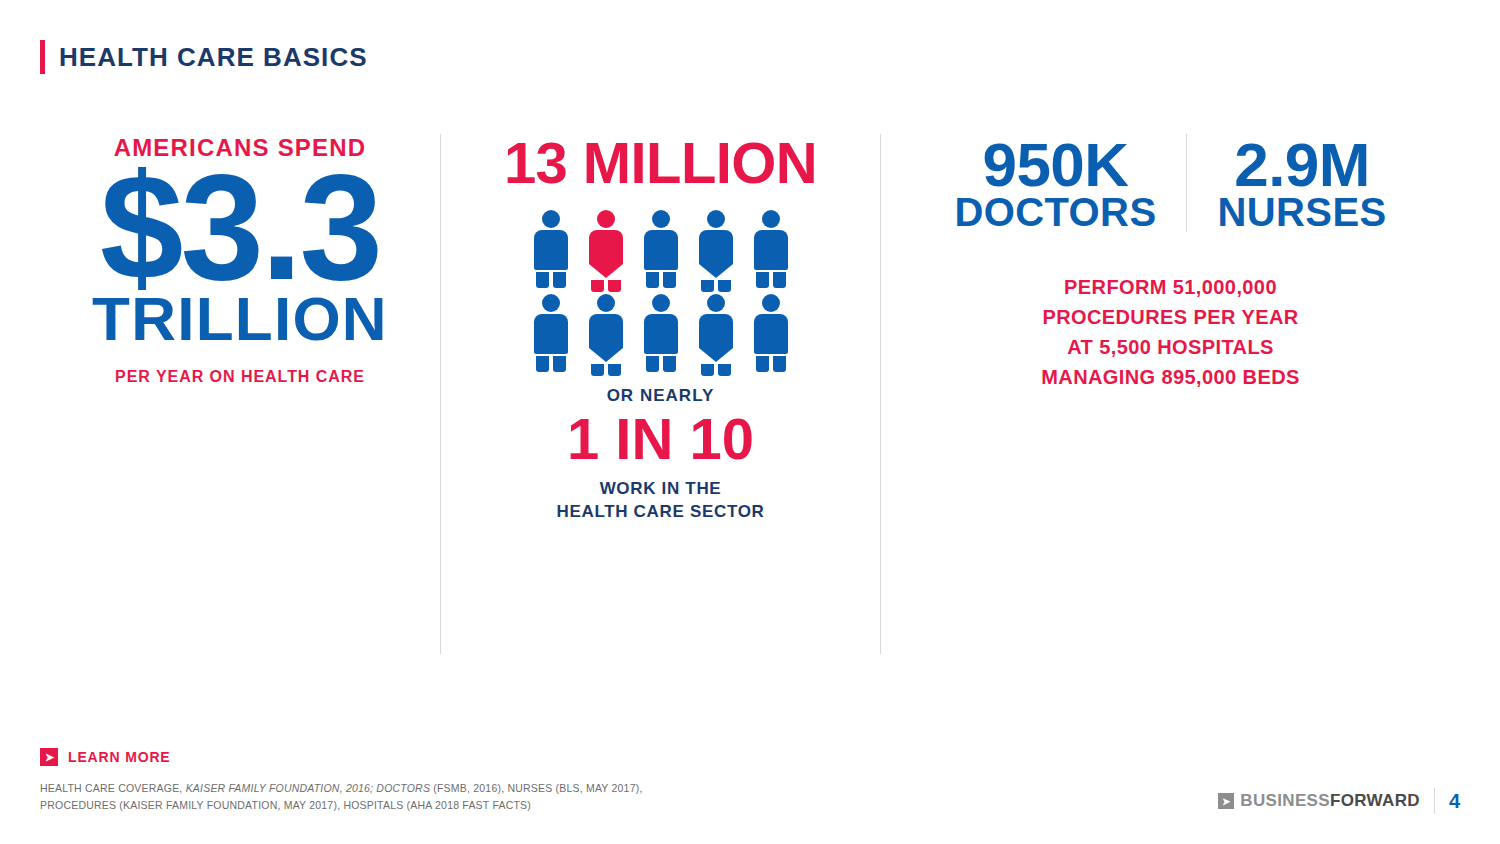Health Care Basics
AMERICANS SPEND
$3.3
TRILLION
PER YEAR ON HEALTH CARE
13 MILLION
OR NEARLY
1 IN 10
WORK IN THE
HEALTH CARE SECTOR
950K
DOCTORS
2.9M
NURSES
PERFORM 51,000,000
PROCEDURES PER YEAR
AT 5,500 HOSPITALS
MANAGING 895,000 BEDS
➤
LEARN MORE
HEALTH CARE COVERAGE, KAISER FAMILY FOUNDATION, 2016; DOCTORS (FSMB, 2016), NURSES (BLS, MAY 2017),
PROCEDURES (KAISER FAMILY FOUNDATION, MAY 2017), HOSPITALS (AHA 2018 FAST FACTS)
➤
BUSINESSFORWARD
4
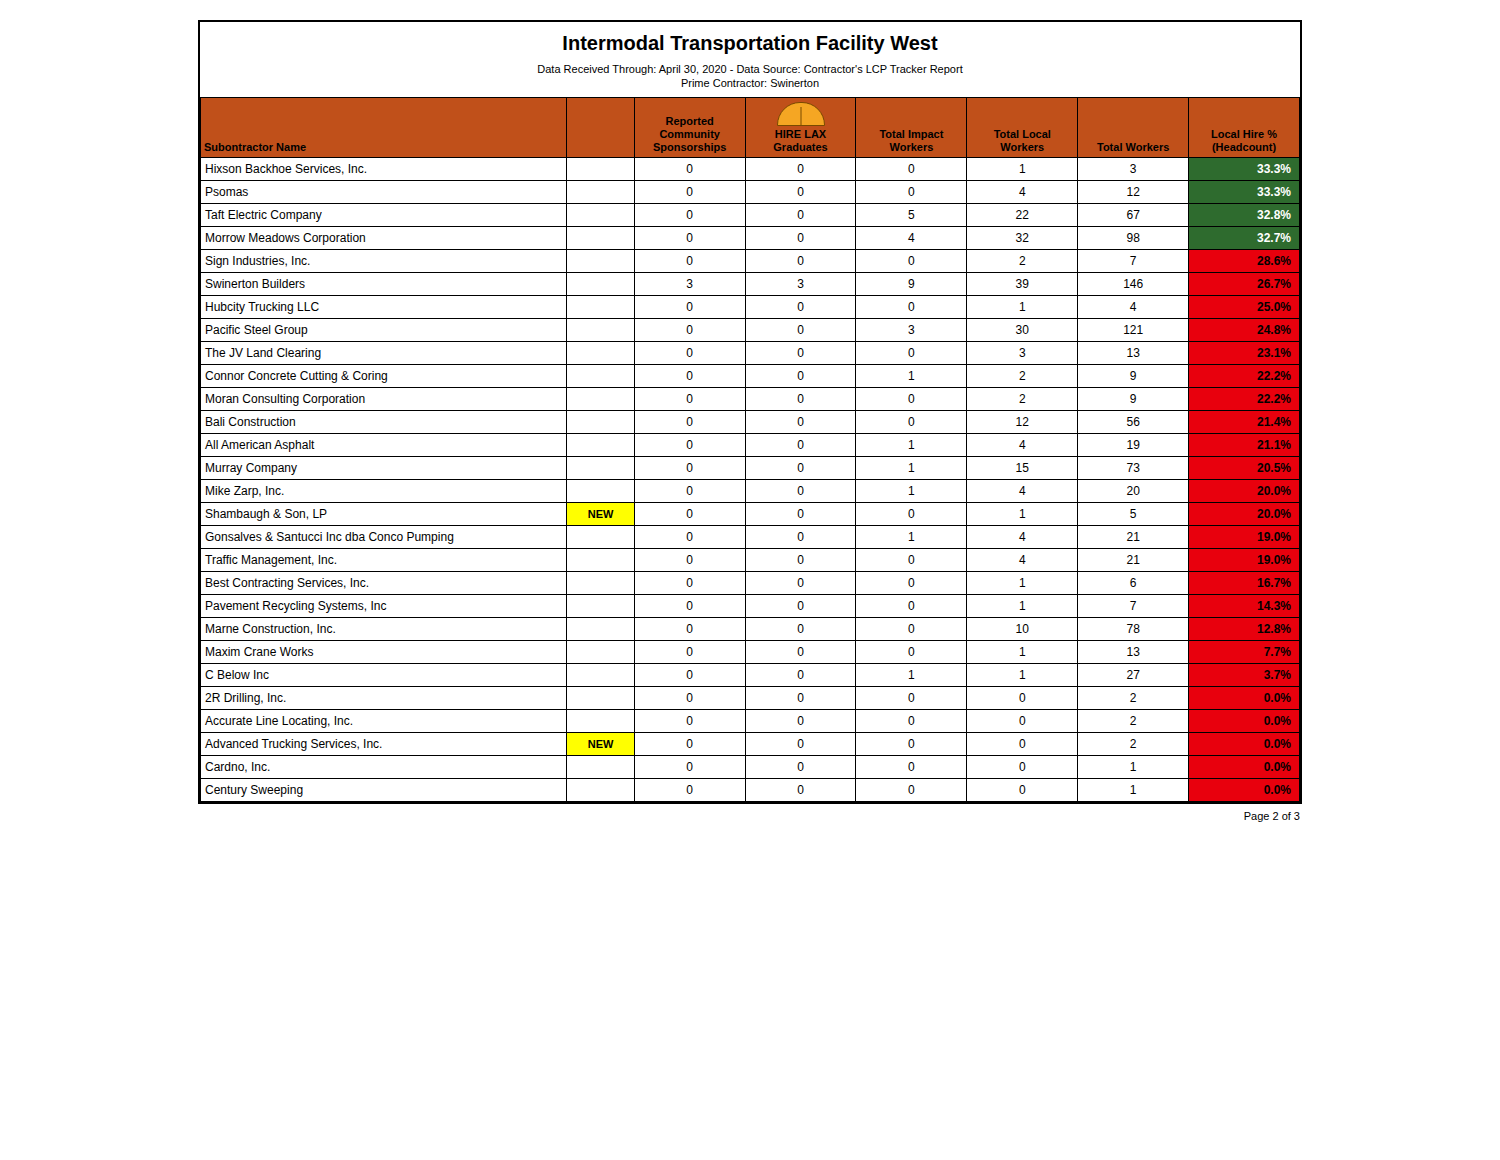Intermodal Transportation Facility West
Data Received Through: April 30, 2020 - Data Source: Contractor's LCP Tracker Report
Prime Contractor: Swinerton
| Subontractor Name | | Reported Community Sponsorships | HIRE LAX Graduates | Total Impact Workers | Total Local Workers | Total Workers | Local Hire % (Headcount) |
| --- | --- | --- | --- | --- | --- | --- | --- |
| Hixson Backhoe Services, Inc. | | 0 | 0 | 0 | 1 | 3 | 33.3% |
| Psomas | | 0 | 0 | 0 | 4 | 12 | 33.3% |
| Taft Electric Company | | 0 | 0 | 5 | 22 | 67 | 32.8% |
| Morrow Meadows Corporation | | 0 | 0 | 4 | 32 | 98 | 32.7% |
| Sign Industries, Inc. | | 0 | 0 | 0 | 2 | 7 | 28.6% |
| Swinerton Builders | | 3 | 3 | 9 | 39 | 146 | 26.7% |
| Hubcity Trucking LLC | | 0 | 0 | 0 | 1 | 4 | 25.0% |
| Pacific Steel Group | | 0 | 0 | 3 | 30 | 121 | 24.8% |
| The JV Land Clearing | | 0 | 0 | 0 | 3 | 13 | 23.1% |
| Connor Concrete Cutting & Coring | | 0 | 0 | 1 | 2 | 9 | 22.2% |
| Moran Consulting Corporation | | 0 | 0 | 0 | 2 | 9 | 22.2% |
| Bali Construction | | 0 | 0 | 0 | 12 | 56 | 21.4% |
| All American Asphalt | | 0 | 0 | 1 | 4 | 19 | 21.1% |
| Murray Company | | 0 | 0 | 1 | 15 | 73 | 20.5% |
| Mike Zarp, Inc. | | 0 | 0 | 1 | 4 | 20 | 20.0% |
| Shambaugh & Son, LP | NEW | 0 | 0 | 0 | 1 | 5 | 20.0% |
| Gonsalves & Santucci Inc dba Conco Pumping | | 0 | 0 | 1 | 4 | 21 | 19.0% |
| Traffic Management, Inc. | | 0 | 0 | 0 | 4 | 21 | 19.0% |
| Best Contracting Services, Inc. | | 0 | 0 | 0 | 1 | 6 | 16.7% |
| Pavement Recycling Systems, Inc | | 0 | 0 | 0 | 1 | 7 | 14.3% |
| Marne Construction, Inc. | | 0 | 0 | 0 | 10 | 78 | 12.8% |
| Maxim Crane Works | | 0 | 0 | 0 | 1 | 13 | 7.7% |
| C Below Inc | | 0 | 0 | 1 | 1 | 27 | 3.7% |
| 2R Drilling, Inc. | | 0 | 0 | 0 | 0 | 2 | 0.0% |
| Accurate Line Locating, Inc. | | 0 | 0 | 0 | 0 | 2 | 0.0% |
| Advanced Trucking Services, Inc. | NEW | 0 | 0 | 0 | 0 | 2 | 0.0% |
| Cardno, Inc. | | 0 | 0 | 0 | 0 | 1 | 0.0% |
| Century Sweeping | | 0 | 0 | 0 | 0 | 1 | 0.0% |
Page 2 of 3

····················

* **Work to complete**
Among the entries above, find the line with "1 | 5 | 20.0% |" and the line with "1 | 27 | 3.7% |"; give again exactly these two lines and all lines between them.

* **Response area**
| Shambaugh & Son, LP | NEW | 0 | 0 | 0 | 1 | 5 | 20.0% |
| Gonsalves & Santucci Inc dba Conco Pumping | | 0 | 0 | 1 | 4 | 21 | 19.0% |
| Traffic Management, Inc. | | 0 | 0 | 0 | 4 | 21 | 19.0% |
| Best Contracting Services, Inc. | | 0 | 0 | 0 | 1 | 6 | 16.7% |
| Pavement Recycling Systems, Inc | | 0 | 0 | 0 | 1 | 7 | 14.3% |
| Marne Construction, Inc. | | 0 | 0 | 0 | 10 | 78 | 12.8% |
| Maxim Crane Works | | 0 | 0 | 0 | 1 | 13 | 7.7% |
| C Below Inc | | 0 | 0 | 1 | 1 | 27 | 3.7% |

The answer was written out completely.